Isham (Ike) Beasley Bradley, age 70, of Nashville, TN, passed away Monday, June 12, 2023. Among other things, he leaves behind a closet full of Gulf Coast tackle shop and fish market t-shirts, dozens of stretched out bungee cords, and a lifetime of outlandish and likely embellished stories.
Ike is survived by his overly patient wife Roberta, the love of his life, to whom he was married 41 years. He is also survived by daughters Elizabeth (Jeff) Badger and Caroline, sister Becky (Doug) Shields, and grandchildren Juniper and Henry Badger.
God broke the mold (thankfully) upon his birth to parents Watson Montgomery Bradley and Bertha Dee (Smith), in Decatur, Alabama on September 22, 1952.
Ike spent his childhood learning to be a great outdoorsman and the kind of guy who didn’t take life too seriously. In high school he earned his Eagle Scout badge under the watchful eye of his scoutmaster father. He played the trombone in the marching and jazz bands (decades later, he dug that trombone out of the back of his closet to play with Christ Presbyterian Church orchestra). After graduating from Hillwood High School in 1970, Ike spent several summers at Camp Boxwell teaching “water safety” (mostly ensuring that his wards didn’t drown) and generally wreaking havoc. He decided to pursue an accounting degree like his father, graduating from Lipscomb University in just three years–we suppose he didn’t want to have to sit through chapel services for any longer than necessary.
Ike then went on to attend law school at the University of Tennessee, and took a job with the IRS upon graduation. He decided that was lame, and thus began his 45-year career as an attorney-at-law.
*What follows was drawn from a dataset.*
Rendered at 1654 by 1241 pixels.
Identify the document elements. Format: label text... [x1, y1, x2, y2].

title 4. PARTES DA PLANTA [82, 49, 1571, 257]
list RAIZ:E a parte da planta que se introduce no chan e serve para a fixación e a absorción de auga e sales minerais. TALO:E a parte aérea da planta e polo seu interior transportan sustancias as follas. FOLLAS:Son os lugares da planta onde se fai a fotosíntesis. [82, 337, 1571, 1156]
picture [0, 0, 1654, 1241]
Those who knew him well understood that his legal career was a means to serve others: Ike spent his entire life fixing other people’s problems.
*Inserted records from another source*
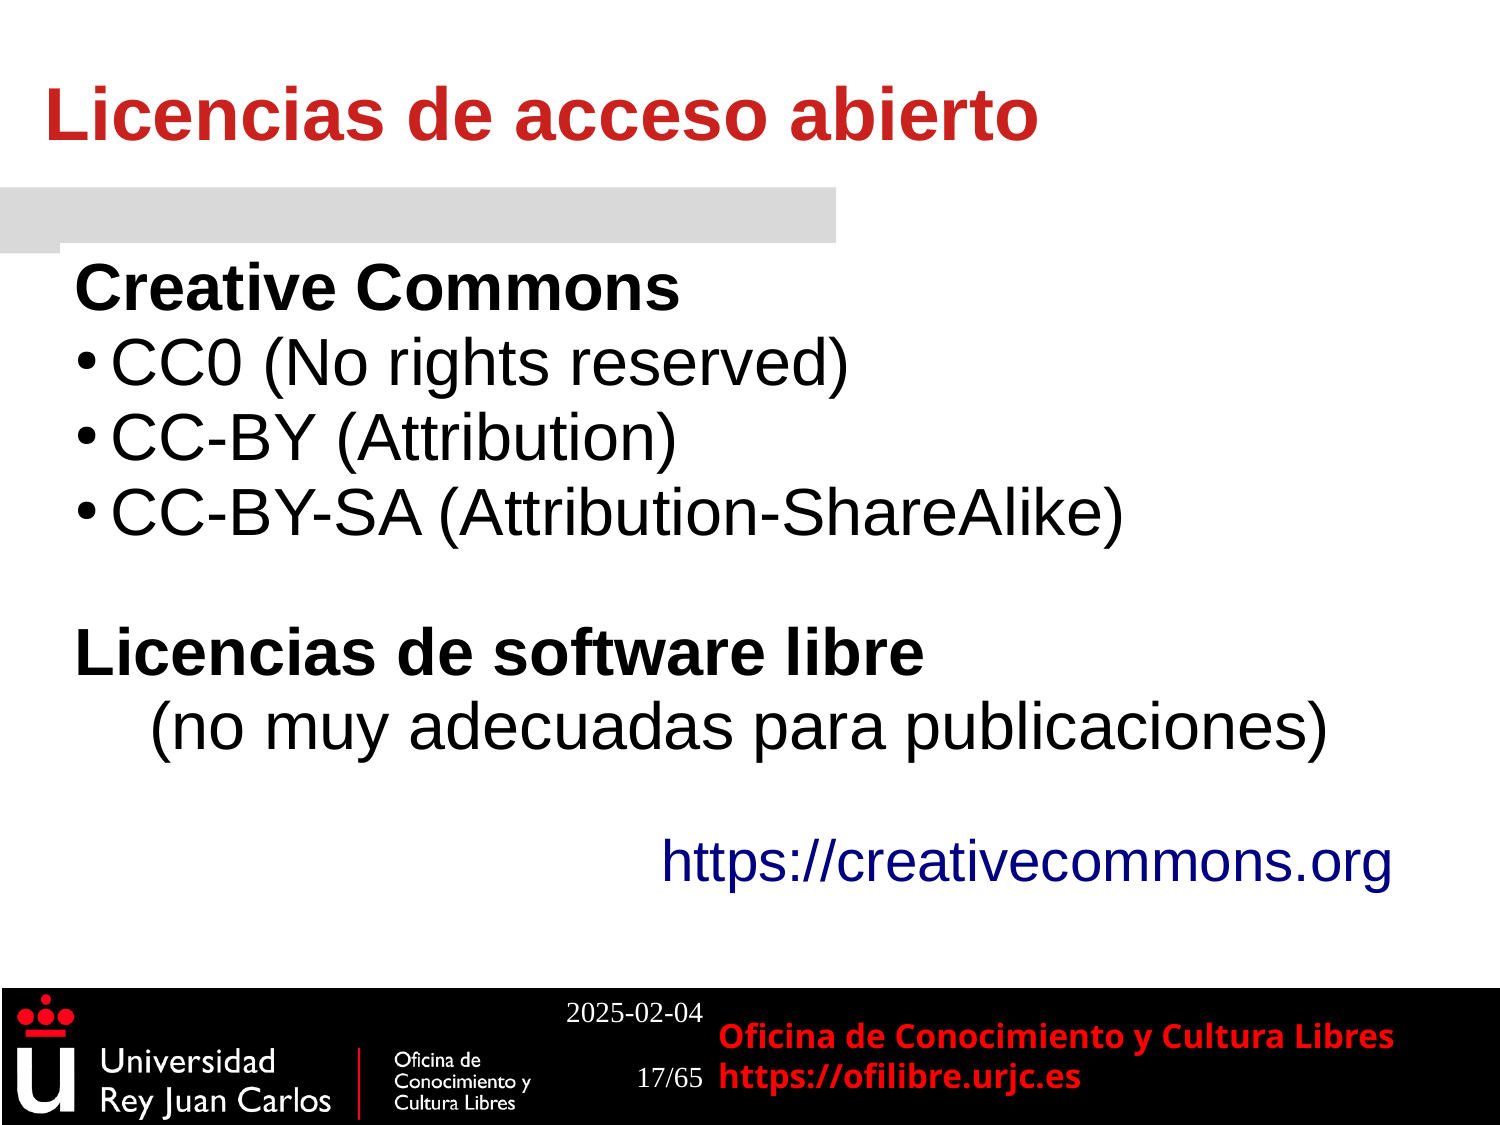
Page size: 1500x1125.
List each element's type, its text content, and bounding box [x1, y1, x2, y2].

picture [17, 994, 531, 1120]
text_box Licencias de acceso abierto [30, 64, 1306, 248]
text_box Creative Commons CC0 (No rights reserved) CC-BY (Attribution) CC-BY-SA (Attribution-ShareAlike) Licencias de software libre (no muy adecuadas para publicaciones) https://creativecommons.org [60, 243, 1411, 967]
title [75, 7, 1425, 196]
Ike was the kind of man who could tell an off-color joke (which he did frequently, and with great relish) and then volunteer to tow a stranger’s broken-down boat all the way across the lake. While many people say that someone would “give the shirt off their back” to a person in need, Ike actually did so routinely–and thought nothing of it. Ike embodied Christ-like servitude and always chose to help someone in need regardless of the inconvenience or cost. He was a man of few words. When he did say something, it was either wildly inappropriate, deeply sentimental, or incredibly important.
Ike spent every moment he could outside: he loved boating, gardening, camping, running, hiking, and just sitting on the back patio contemplating sanctification by grace. At various points in his life he enjoyed hunting, roller-blading, body-surfing, and sun-bathing. His love of sandy beaches took his family on many trips to coastal Michigan and Gulf Shores, Alabama (which was his happy place). He was a kind and doting father to his daughters, routinely carting them around town to swimming events and piano lessons. He was a consummate Costco shopper, and a fantastic self-taught cook who could make a mean pot of gumbo and a perfect loaf of hand-kneaded wheat bread. Music was his second love, after his wife.
He will be deeply missed, swept away by cancer in an unacceptably short amount of time. Tremendous and heartfelt thanks go out to the staff of Alive Hospice, who eased his way into Christ’s promise of Heaven. A memorial celebration will be announced soon, and we urge any donations in his name to be made to Stephens Valley Church or Friends of Warner Parks, which ranked among Ike’s favorite places on earth.
If you have a memory or story to share with the family, please leave it in the comments on the Harpeth Hills website obituary page, or email to email@example.com.
We love you, Ike, and now we can only wait to see you again–as you would so often say–in the fullness of time.